Come 1st of November 2021, South Africa will be headed to the polls to elect local leaders. Early indications from the Independent Electoral Commission are that by the time voter registration closes and final candidate lists are submitted, a record number of independent candidates of about 1 000 will take part, up from 855 in 2016.
In most instances, these would be members of community and social movements that traditionally would have been aligned to broader Mass Democratic Movements like the ANC. The increase in their numbers suggests that alternative options to party-sponsored candidates are being explored.

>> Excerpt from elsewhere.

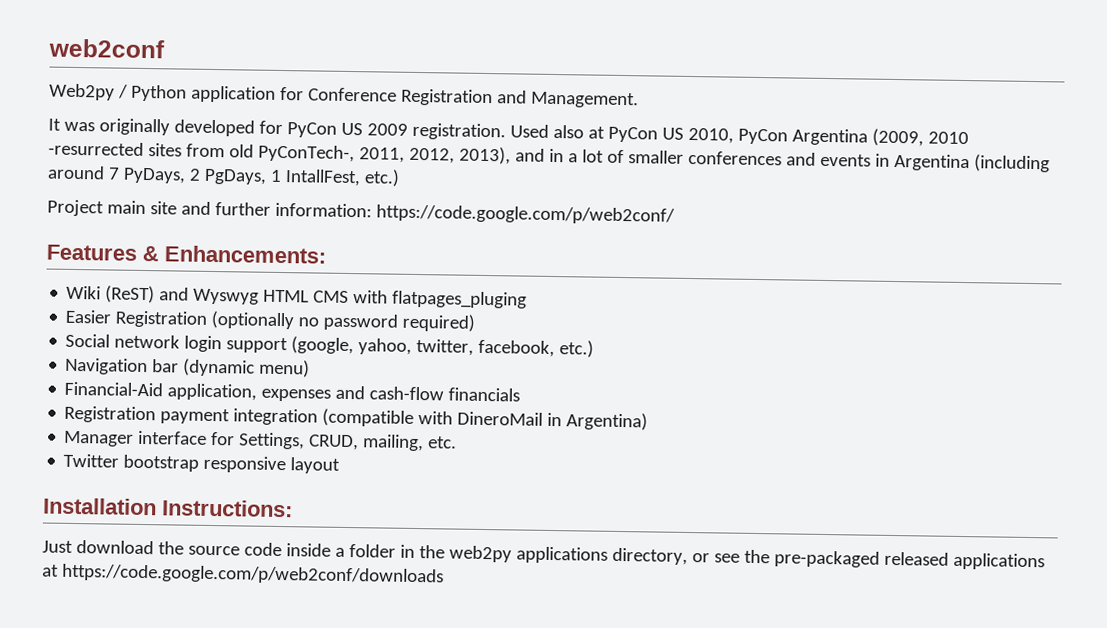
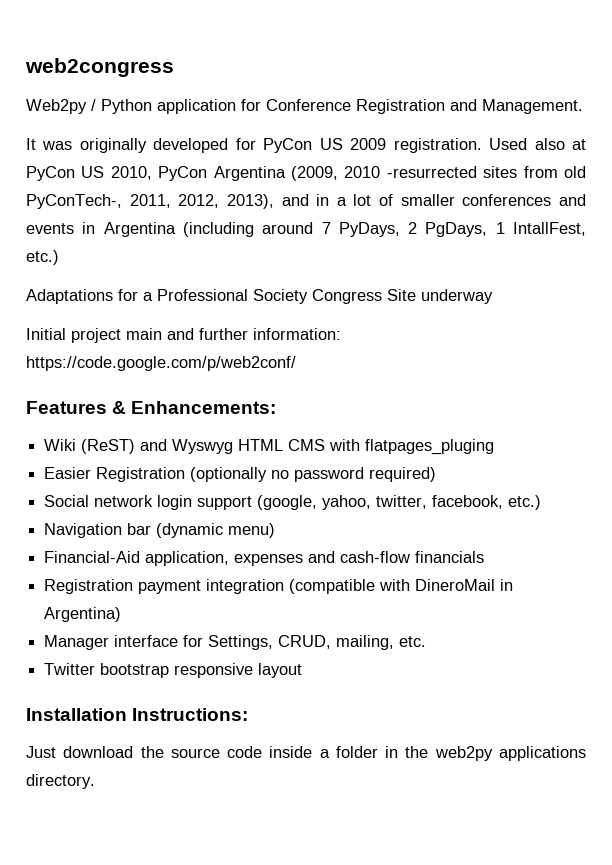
[48,38,165,59] web2conf -> [25,58,174,77] web2congress
[47,199,177,217] Project main site -> [26,289,493,304] [26,328,162,343] Adaptations for a Professional Society Congress Site underway // Initial project main
[611,547,1045,571] [42,563,444,586] directory, or see the pre-packaged released applications at https://code.google.com/p/web2conf/downloads -> [26,774,95,789] directory.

General voter apathy towards local government elections will not be a new phenomenon. The turnout for the previous polls in 2006 (48.40%); 2011 (57.64%) and 2016 (57.94%) would suggest that South Africans are not particularly enthusiastic about their critical responsibility to have a say about who runs the affairs of their locality. National elections are taken slightly more seriously, as evidenced by 2009 (77.30%); 2014 (73.48%) and 2019 (66.05%).
All political organizations are pulling all stops to gain voters’ affection. We have seen such scenes as the one in the picture showing right now. Politicians are pulling all stop just so they can get votes. These days, though communities are much wiser.
They receive all these offers and then proceed to vote their own way. While the older generation wallows in disappointment about the failures of the ANC to run the municipalities properly, the younger cohort has no particular sentimental affinity to the liberation movement.
It only sees the pot holes, uncollected refuse and untrimmed hedges for what they truly represent: the incapacity of their councilors to perform. They are open to persuasion to vote “correctly” not only in these elections, but in many more to come in order to choose men and women who will make a difference to the picture painted in the Auditor-General’s reports about the state of the country’s local governance.
That is, if they even bother to vote on November 1st. One major issue not to forget in this election is the religious persecution that South Africans have witnessed since last year. We have scenes of the church being harassed all in the name of enforcing lockdown regulations.